Guys are we refering to the buttons/keys built into the tranmitter key pad here or to the tact switches on the pcb, my batteries are dry cell duracells which are new, when I operate all buttons/keys the led in the window of the transmitter changes from flashing mode to solid illumination, would I be correct in assuming that this indicates that all the tact switches are operating correctly ? 

Gavin


----------



## Greg Elmassian (Jan 3, 2008)

Yes


----------



## GMbase6 (Aug 14, 2013)

having established that the tact switches are ok, I'm thinking it looks like its one of the components on the pcb thats faulty, am I on the right track here ?, any ideas which component would be the most likely suspect. 

Gavin


----------



## Greg Elmassian (Jan 3, 2008)

Just to be clear, one receiver will not link... can you re-link the other receiver? 

The tough thing is debugging a radio without RF gear... a visual inspection around the antenna fixing point would be the first place I would look. 

Greg


----------



## GMbase6 (Aug 14, 2013)

When I went along to my friends to test my non linking T.E. set we connected my receiver to his test track, we then tried to link my transmitter to it, we failed to make the link, we then tried to link my friends transmitter to my receiver the link was made right away, tested it by running a train along the test track and everything worked as it should do. 

After this successful test we then tried to link my transmitter to my receiver again, and we could not establish this, we didn't try to link my transmitter to my friends receiver at any point as we had come to the conclusion from our earlier test result that the problem lay with my transmitter. 

Do you think we may have missed something by not trying to link my transmitter to his receiver? 

I have carried out a visual inspection of the pcb from my transmitter under magnification and cannot find any sign of damage on the board, can anyone tell me if there are schematics to be had of this transmitter setup now that it has been superceded by a new product? 

Gavin


----------



## TheRoundHouseRnR (Jul 15, 2012)

This is going to sound weird but i had a transmitter that didn't respond well to fresh batteries.

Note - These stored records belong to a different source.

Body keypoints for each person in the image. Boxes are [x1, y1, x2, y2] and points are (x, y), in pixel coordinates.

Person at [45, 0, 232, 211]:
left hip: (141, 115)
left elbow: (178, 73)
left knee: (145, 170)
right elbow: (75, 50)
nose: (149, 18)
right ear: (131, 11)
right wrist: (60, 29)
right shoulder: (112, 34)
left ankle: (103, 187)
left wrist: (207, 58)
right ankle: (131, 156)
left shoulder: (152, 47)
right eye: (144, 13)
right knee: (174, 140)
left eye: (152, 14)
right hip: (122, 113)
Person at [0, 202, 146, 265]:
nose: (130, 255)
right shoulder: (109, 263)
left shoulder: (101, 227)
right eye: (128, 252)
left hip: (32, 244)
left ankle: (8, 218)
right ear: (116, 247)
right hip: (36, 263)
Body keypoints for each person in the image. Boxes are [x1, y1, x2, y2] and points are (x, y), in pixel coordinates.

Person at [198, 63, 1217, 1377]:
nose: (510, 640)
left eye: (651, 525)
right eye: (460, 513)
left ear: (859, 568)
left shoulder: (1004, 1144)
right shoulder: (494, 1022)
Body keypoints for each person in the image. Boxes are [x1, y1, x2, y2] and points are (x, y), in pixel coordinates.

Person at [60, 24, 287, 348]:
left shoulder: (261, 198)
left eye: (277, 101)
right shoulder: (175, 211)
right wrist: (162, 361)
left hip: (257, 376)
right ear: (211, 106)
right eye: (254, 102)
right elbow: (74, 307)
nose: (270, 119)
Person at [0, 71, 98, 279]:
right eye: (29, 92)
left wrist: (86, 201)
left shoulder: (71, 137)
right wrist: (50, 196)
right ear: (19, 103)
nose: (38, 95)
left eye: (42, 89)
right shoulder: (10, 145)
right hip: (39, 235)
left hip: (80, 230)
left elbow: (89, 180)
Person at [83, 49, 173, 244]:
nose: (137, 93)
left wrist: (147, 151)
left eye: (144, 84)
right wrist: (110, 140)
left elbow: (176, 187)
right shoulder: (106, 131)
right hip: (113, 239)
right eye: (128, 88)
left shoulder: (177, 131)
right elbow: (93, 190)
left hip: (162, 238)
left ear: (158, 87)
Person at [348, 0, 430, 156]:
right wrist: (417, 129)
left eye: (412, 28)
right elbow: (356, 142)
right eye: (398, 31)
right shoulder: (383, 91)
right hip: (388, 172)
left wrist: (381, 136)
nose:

If i put three new batteries and left one old one in, it would then function as normal. No idea why. They where Duracell also. Used it for years that way. 

The Roundhouse RnR


----------



## GMbase6 (Aug 14, 2013)

Have managed to get the system to link and have been running the train, Oh happy days, as the system was no good as it was I decided to do a bit of fiddling with the frequency adjuster component on the pcb, with the back removed from the controller to allow access to the frq adj I pressed the code set button on the receiver and while holding down the C button on the transmitter, with a small driver I slowly rotated the grey adjuster in the centre of the blue housing until the green light began to flicker on the receiver, I had to keep resetting the code set button due to it timeing out repeatedly, however eventually I managed to get the link. 

Connected everything up to the track and set a train going all functions on the controller tested and all ok, turned system off and left it for an hour or so came back and tried it and all worked perfectly, I let the controller go to sleep and rewakened it and all still ok. 

Now I know one swallow doesn't make a summer but it sure gladdens the heart when you see it. 

Not taking anything for granted but hope that is it sorted, can only think the controller has had a knock which put the original setting out of kilter. 

Gavin


----------



## Greg Elmassian (Jan 3, 2008)

I hesitated to talk about adjusting the freq... I have had to do that on several units, but you can also make the system unusable. 

Glad you tried it... 

I did the same thing... got it working, and then increased the distance and fine tuned.... I came up with the extremes of adjustment that worked, and then put the adjustment in the center of that. 

Greg


----------



## David Fielding (Sep 7, 2013)

I'm dusting off my old train engineer that I purchase 10 or so years ago...still new in box...never used... 

I spent an hour or two trying to get the transmitter to link with the receiver. A very frustrating process with little visual feedback. The lights 
were blinking on the transmitter and the green light would light up on the receiver...but no linking after following the steps on Greg's and AC 
web site (manual). 

Then finally I thought...the batteries might be old...put new batteries in the transmitter...and the lights on the transmitter now shine brightly... 
and I was able to link immediately to my receiver (after practicing the sequence a hundred time). 

Sounds like batteries are not an issue for you but I suspect others must have run into the difficulty I experienced due to weak batteries.


----------